#### [Task requirements]
Copy the listing out exactly as shown.
** Materials provided follows **
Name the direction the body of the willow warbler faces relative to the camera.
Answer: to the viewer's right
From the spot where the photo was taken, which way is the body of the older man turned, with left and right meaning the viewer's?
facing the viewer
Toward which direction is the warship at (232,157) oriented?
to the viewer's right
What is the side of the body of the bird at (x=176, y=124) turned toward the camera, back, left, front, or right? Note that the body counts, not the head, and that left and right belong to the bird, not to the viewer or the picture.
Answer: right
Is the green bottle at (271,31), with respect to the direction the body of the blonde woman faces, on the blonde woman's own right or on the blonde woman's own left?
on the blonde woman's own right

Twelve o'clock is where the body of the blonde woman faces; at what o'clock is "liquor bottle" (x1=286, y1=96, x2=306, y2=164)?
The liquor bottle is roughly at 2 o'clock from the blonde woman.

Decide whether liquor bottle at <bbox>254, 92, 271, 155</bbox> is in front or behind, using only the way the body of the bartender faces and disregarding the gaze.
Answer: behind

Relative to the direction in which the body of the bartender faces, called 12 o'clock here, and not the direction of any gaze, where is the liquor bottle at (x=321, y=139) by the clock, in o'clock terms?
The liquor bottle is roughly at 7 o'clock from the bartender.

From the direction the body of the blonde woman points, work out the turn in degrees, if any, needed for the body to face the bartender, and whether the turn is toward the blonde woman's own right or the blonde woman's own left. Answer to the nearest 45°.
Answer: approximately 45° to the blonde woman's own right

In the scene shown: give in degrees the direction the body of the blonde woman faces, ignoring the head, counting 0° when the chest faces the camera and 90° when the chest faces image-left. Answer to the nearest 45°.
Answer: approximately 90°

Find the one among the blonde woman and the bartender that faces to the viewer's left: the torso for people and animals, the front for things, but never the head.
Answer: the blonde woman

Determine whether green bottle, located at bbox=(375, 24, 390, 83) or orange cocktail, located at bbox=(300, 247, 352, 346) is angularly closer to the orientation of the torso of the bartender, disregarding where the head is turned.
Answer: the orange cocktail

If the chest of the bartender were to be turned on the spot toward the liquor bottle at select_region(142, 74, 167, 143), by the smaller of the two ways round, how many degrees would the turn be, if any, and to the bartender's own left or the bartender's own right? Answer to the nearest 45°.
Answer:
** End of Materials provided **
#### [Response for this exercise]
Name the direction the body of the willow warbler faces relative to the camera.
Answer: to the viewer's right
From the spot where the photo was taken, which way is the body of the older man turned, with left and right meaning the viewer's?
facing the viewer
Toward which direction is the warship at (232,157) oriented?
to the viewer's right
What is the side of the body of the bird at (x=176, y=124) turned toward the camera, back, left, front, or right? Note that the body counts, not the head, and that left and right belong to the bird, not to the viewer or the picture.
Answer: right
Is the green bottle at (271,31), with respect to the direction the body of the blonde woman faces, on the blonde woman's own right or on the blonde woman's own left?
on the blonde woman's own right

Twelve o'clock is where the body of the blonde woman faces; at what o'clock is "liquor bottle" (x1=286, y1=96, x2=306, y2=164)?
The liquor bottle is roughly at 2 o'clock from the blonde woman.

Decide whether liquor bottle at <bbox>254, 92, 271, 155</bbox> is in front or behind, using only the way the body of the bartender faces and disregarding the gaze.
Answer: behind

Relative to the direction in which the body of the bartender faces, called 12 o'clock here, and not the direction of any gaze, where is the liquor bottle at (x=321, y=139) by the clock, in o'clock terms?
The liquor bottle is roughly at 7 o'clock from the bartender.

From the direction the body of the blonde woman points, work out the turn in degrees, if any, needed for the body to face the bartender, and whether the turn is toward the blonde woman's own right or the blonde woman's own left. Answer to the nearest 45°.
Answer: approximately 45° to the blonde woman's own right

In the scene shown: give in degrees the direction the body of the blonde woman faces, ignoring the head, counting 0° when the chest faces the camera and 90° when the chest faces image-left. Answer to the nearest 45°.
Answer: approximately 90°

Find the one among the blonde woman and the bartender that faces to the viewer's left: the torso for people and animals, the front for things, but never the head.
Answer: the blonde woman

Determine whether green bottle, located at bbox=(375, 24, 390, 83) or orange cocktail, located at bbox=(300, 247, 352, 346) is angularly closer to the orientation of the torso of the bartender, disregarding where the head is turned.
Answer: the orange cocktail

If the chest of the bartender were to be turned on the spot toward the liquor bottle at select_region(142, 74, 167, 143), by the smaller of the two ways round, how many degrees would the turn be, if any, and to the bartender's own left or the bartender's own right? Answer to the nearest 45°.
Answer:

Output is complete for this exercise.